Data section:
---*---
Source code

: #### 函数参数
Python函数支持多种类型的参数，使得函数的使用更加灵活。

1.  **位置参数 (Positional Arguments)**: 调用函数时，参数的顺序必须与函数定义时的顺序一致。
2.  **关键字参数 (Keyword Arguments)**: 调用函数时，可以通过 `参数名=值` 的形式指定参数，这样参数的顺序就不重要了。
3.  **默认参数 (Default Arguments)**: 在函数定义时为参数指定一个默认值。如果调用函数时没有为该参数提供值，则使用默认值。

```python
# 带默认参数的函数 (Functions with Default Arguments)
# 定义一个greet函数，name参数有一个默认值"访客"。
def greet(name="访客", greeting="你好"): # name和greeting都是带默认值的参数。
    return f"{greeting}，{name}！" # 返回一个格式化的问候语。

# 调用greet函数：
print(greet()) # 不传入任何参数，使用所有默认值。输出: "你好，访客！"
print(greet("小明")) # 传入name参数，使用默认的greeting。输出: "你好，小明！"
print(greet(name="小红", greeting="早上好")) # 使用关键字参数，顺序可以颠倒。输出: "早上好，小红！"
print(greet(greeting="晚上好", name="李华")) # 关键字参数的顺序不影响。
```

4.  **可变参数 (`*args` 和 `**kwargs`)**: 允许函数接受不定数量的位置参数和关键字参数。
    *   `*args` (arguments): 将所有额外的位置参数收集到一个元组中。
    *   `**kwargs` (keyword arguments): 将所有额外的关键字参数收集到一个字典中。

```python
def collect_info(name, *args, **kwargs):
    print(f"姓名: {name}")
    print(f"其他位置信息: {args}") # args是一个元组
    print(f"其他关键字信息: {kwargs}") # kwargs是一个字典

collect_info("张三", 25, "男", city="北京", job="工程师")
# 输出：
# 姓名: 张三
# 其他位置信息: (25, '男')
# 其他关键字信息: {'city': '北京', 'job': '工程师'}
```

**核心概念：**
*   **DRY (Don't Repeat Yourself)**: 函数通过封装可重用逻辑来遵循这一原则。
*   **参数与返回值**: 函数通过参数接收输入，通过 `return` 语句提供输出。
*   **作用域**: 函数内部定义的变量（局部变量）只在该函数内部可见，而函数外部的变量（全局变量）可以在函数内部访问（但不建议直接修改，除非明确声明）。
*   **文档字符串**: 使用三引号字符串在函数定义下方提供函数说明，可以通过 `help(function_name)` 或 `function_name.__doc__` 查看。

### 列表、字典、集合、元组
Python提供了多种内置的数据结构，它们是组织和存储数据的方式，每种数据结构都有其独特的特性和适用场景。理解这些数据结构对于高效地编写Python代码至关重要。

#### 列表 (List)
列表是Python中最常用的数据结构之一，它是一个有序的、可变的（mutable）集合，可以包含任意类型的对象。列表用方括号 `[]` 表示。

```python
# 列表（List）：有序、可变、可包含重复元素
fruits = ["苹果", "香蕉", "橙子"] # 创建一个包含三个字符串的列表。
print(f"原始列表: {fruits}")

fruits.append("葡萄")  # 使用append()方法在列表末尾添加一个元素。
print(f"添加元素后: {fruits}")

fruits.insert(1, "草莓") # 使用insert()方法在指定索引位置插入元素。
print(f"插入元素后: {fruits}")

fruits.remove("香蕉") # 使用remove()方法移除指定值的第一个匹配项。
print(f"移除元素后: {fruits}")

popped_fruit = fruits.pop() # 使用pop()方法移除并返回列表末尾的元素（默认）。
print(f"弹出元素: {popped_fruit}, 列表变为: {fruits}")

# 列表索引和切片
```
---*---
Exercise goal:
Please write out the data again exactly as it stands.

Solution for this exercise:
Source code

: #### 函数参数
Python函数支持多种类型的参数，使得函数的使用更加灵活。

1.  **位置参数 (Positional Arguments)**: 调用函数时，参数的顺序必须与函数定义时的顺序一致。
2.  **关键字参数 (Keyword Arguments)**: 调用函数时，可以通过 `参数名=值` 的形式指定参数，这样参数的顺序就不重要了。
3.  **默认参数 (Default Arguments)**: 在函数定义时为参数指定一个默认值。如果调用函数时没有为该参数提供值，则使用默认值。

```python
# 带默认参数的函数 (Functions with Default Arguments)
# 定义一个greet函数，name参数有一个默认值"访客"。
def greet(name="访客", greeting="你好"): # name和greeting都是带默认值的参数。
    return f"{greeting}，{name}！" # 返回一个格式化的问候语。

# 调用greet函数：
print(greet()) # 不传入任何参数，使用所有默认值。输出: "你好，访客！"
print(greet("小明")) # 传入name参数，使用默认的greeting。输出: "你好，小明！"
print(greet(name="小红", greeting="早上好")) # 使用关键字参数，顺序可以颠倒。输出: "早上好，小红！"
print(greet(greeting="晚上好", name="李华")) # 关键字参数的顺序不影响。
```

4.  **可变参数 (`*args` 和 `**kwargs`)**: 允许函数接受不定数量的位置参数和关键字参数。
    *   `*args` (arguments): 将所有额外的位置参数收集到一个元组中。
    *   `**kwargs` (keyword arguments): 将所有额外的关键字参数收集到一个字典中。

```python
def collect_info(name, *args, **kwargs):
    print(f"姓名: {name}")
    print(f"其他位置信息: {args}") # args是一个元组
    print(f"其他关键字信息: {kwargs}") # kwargs是一个字典

collect_info("张三", 25, "男", city="北京", job="工程师")
# 输出：
# 姓名: 张三
# 其他位置信息: (25, '男')
# 其他关键字信息: {'city': '北京', 'job': '工程师'}
```

**核心概念：**
*   **DRY (Don't Repeat Yourself)**: 函数通过封装可重用逻辑来遵循这一原则。
*   **参数与返回值**: 函数通过参数接收输入，通过 `return` 语句提供输出。
*   **作用域**: 函数内部定义的变量（局部变量）只在该函数内部可见，而函数外部的变量（全局变量）可以在函数内部访问（但不建议直接修改，除非明确声明）。
*   **文档字符串**: 使用三引号字符串在函数定义下方提供函数说明，可以通过 `help(function_name)` 或 `function_name.__doc__` 查看。

### 列表、字典、集合、元组
Python提供了多种内置的数据结构，它们是组织和存储数据的方式，每种数据结构都有其独特的特性和适用场景。理解这些数据结构对于高效地编写Python代码至关重要。

#### 列表 (List)
列表是Python中最常用的数据结构之一，它是一个有序的、可变的（mutable）集合，可以包含任意类型的对象。列表用方括号 `[]` 表示。

```python
# 列表（List）：有序、可变、可包含重复元素
fruits = ["苹果", "香蕉", "橙子"] # 创建一个包含三个字符串的列表。
print(f"原始列表: {fruits}")

fruits.append("葡萄")  # 使用append()方法在列表末尾添加一个元素。
print(f"添加元素后: {fruits}")

fruits.insert(1, "草莓") # 使用insert()方法在指定索引位置插入元素。
print(f"插入元素后: {fruits}")

fruits.remove("香蕉") # 使用remove()方法移除指定值的第一个匹配项。
print(f"移除元素后: {fruits}")

popped_fruit = fruits.pop() # 使用pop()方法移除并返回列表末尾的元素（默认）。
print(f"弹出元素: {popped_fruit}, 列表变为: {fruits}")

# 列表索引和切片
```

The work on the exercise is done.